▶ _EXERCISE GOAL_
Reproduce every row below line for line without changing a character, and leave the pictures out.

"""

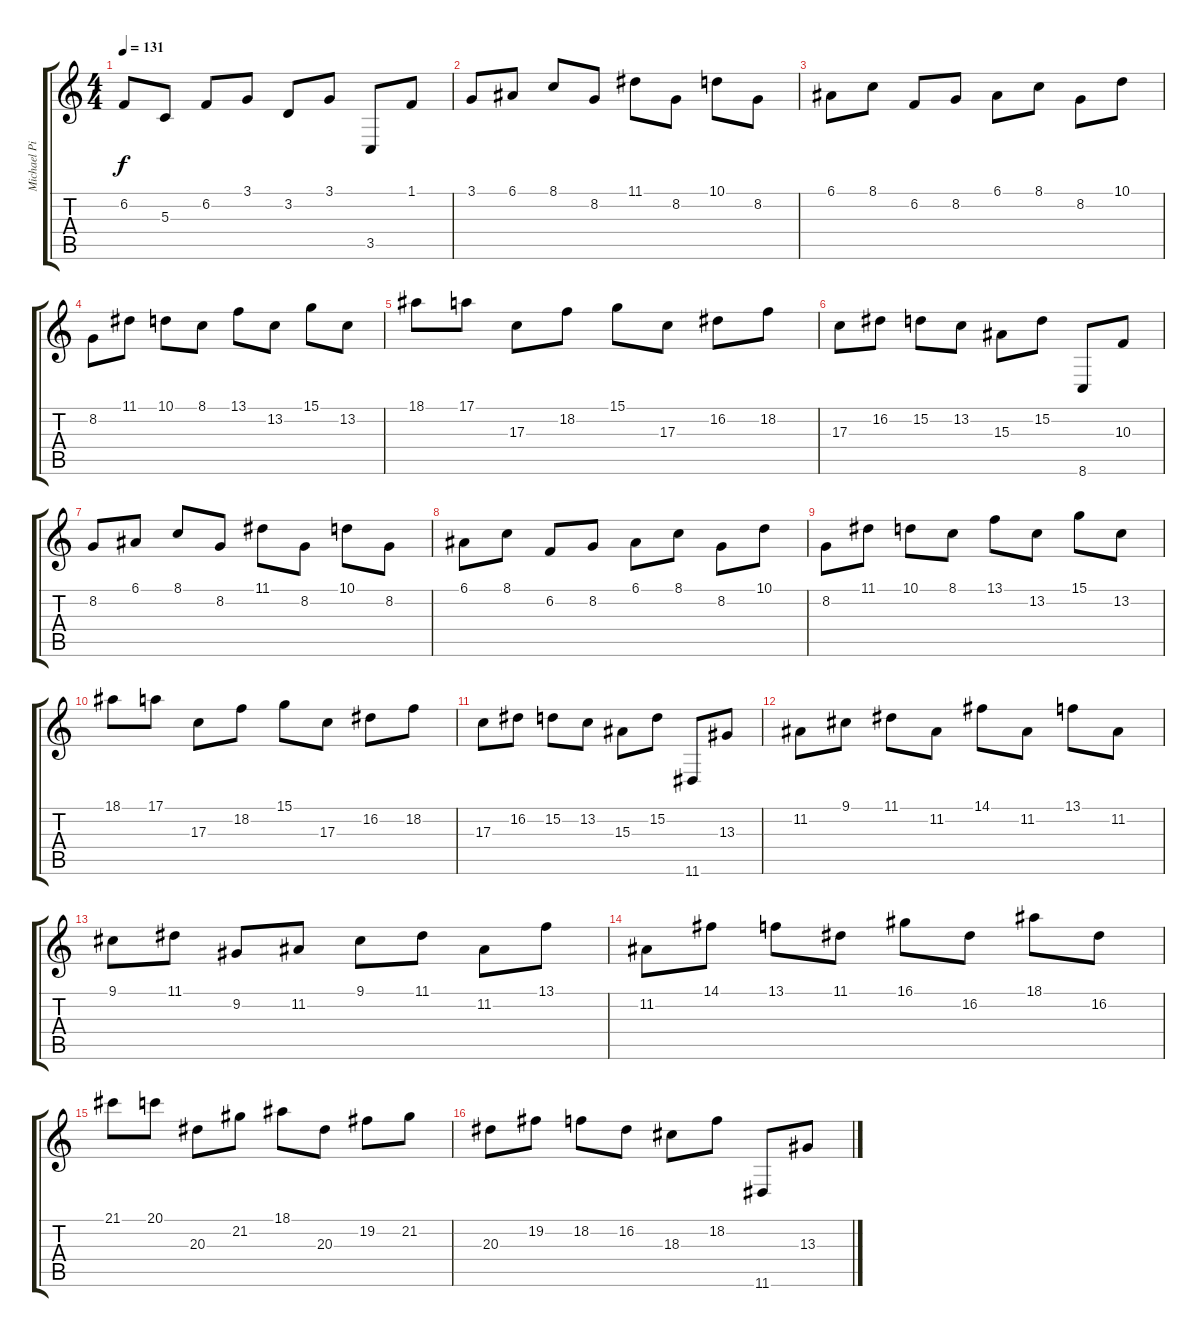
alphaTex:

\track ("Michael Pinnella (piano)" "Michael Pi") {instrument electricgrandpiano}
\staff {score tabs}
\tuning (E4 B3 G3 D3 A2 E2) {hide}
\ts (4 4)
\tempo 131
\clef g2
\ks c
6.2.8{dy f} 5.3.8 6.2.8 3.1.8 3.2.8 3.1.8 3.5.8 1.1.8 |
3.1.8 6.1.8 8.1.8 8.2.8 11.1.8 8.2.8 10.1.8 8.2.8 |
6.1.8 8.1.8 6.2.8 8.2.8 6.1.8 8.1.8 8.2.8 10.1.8 |
8.2.8 11.1.8 10.1.8 8.1.8 13.1.8 13.2.8 15.1.8 13.2.8 |
18.1.8 17.1.8 17.3.8 18.2.8 15.1.8 17.3.8 16.2.8 18.2.8 |
17.3.8 16.2.8 15.2.8 13.2.8 15.3.8 15.2.8 8.6.8 10.3.8 |
8.2.8 6.1.8 8.1.8 8.2.8 11.1.8 8.2.8 10.1.8 8.2.8 |
6.1.8 8.1.8 6.2.8 8.2.8 6.1.8 8.1.8 8.2.8 10.1.8 |
8.2.8 11.1.8 10.1.8 8.1.8 13.1.8 13.2.8 15.1.8 13.2.8 |
18.1.8 17.1.8 17.3.8 18.2.8 15.1.8 17.3.8 16.2.8 18.2.8 |
17.3.8 16.2.8 15.2.8 13.2.8 15.3.8 15.2.8 11.6.8 13.3.8 |
11.2.8 9.1.8 11.1.8 11.2.8 14.1.8 11.2.8 13.1.8 11.2.8 |
9.1.8 11.1.8 9.2.8 11.2.8 9.1.8 11.1.8 11.2.8 13.1.8 |
11.2.8 14.1.8 13.1.8 11.1.8 16.1.8 16.2.8 18.1.8 16.2.8 |
21.1.8 20.1.8 20.3.8 21.2.8 18.1.8 20.3.8 19.2.8 21.2.8 |
20.3.8 19.2.8 18.2.8 16.2.8 18.3.8 18.2.8 11.6.8 13.3.8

"""

▶ _THE COMPLETED TASK_
alphaTex:

\track ("Michael Pinnella (piano)" "Michael Pi") {instrument electricgrandpiano}
\staff {score tabs}
\tuning (E4 B3 G3 D3 A2 E2) {hide}
\ts (4 4)
\tempo 131
\clef g2
\ks c
6.2.8{dy f} 5.3.8 6.2.8 3.1.8 3.2.8 3.1.8 3.5.8 1.1.8 |
3.1.8 6.1.8 8.1.8 8.2.8 11.1.8 8.2.8 10.1.8 8.2.8 |
6.1.8 8.1.8 6.2.8 8.2.8 6.1.8 8.1.8 8.2.8 10.1.8 |
8.2.8 11.1.8 10.1.8 8.1.8 13.1.8 13.2.8 15.1.8 13.2.8 |
18.1.8 17.1.8 17.3.8 18.2.8 15.1.8 17.3.8 16.2.8 18.2.8 |
17.3.8 16.2.8 15.2.8 13.2.8 15.3.8 15.2.8 8.6.8 10.3.8 |
8.2.8 6.1.8 8.1.8 8.2.8 11.1.8 8.2.8 10.1.8 8.2.8 |
6.1.8 8.1.8 6.2.8 8.2.8 6.1.8 8.1.8 8.2.8 10.1.8 |
8.2.8 11.1.8 10.1.8 8.1.8 13.1.8 13.2.8 15.1.8 13.2.8 |
18.1.8 17.1.8 17.3.8 18.2.8 15.1.8 17.3.8 16.2.8 18.2.8 |
17.3.8 16.2.8 15.2.8 13.2.8 15.3.8 15.2.8 11.6.8 13.3.8 |
11.2.8 9.1.8 11.1.8 11.2.8 14.1.8 11.2.8 13.1.8 11.2.8 |
9.1.8 11.1.8 9.2.8 11.2.8 9.1.8 11.1.8 11.2.8 13.1.8 |
11.2.8 14.1.8 13.1.8 11.1.8 16.1.8 16.2.8 18.1.8 16.2.8 |
21.1.8 20.1.8 20.3.8 21.2.8 18.1.8 20.3.8 19.2.8 21.2.8 |
20.3.8 19.2.8 18.2.8 16.2.8 18.3.8 18.2.8 11.6.8 13.3.8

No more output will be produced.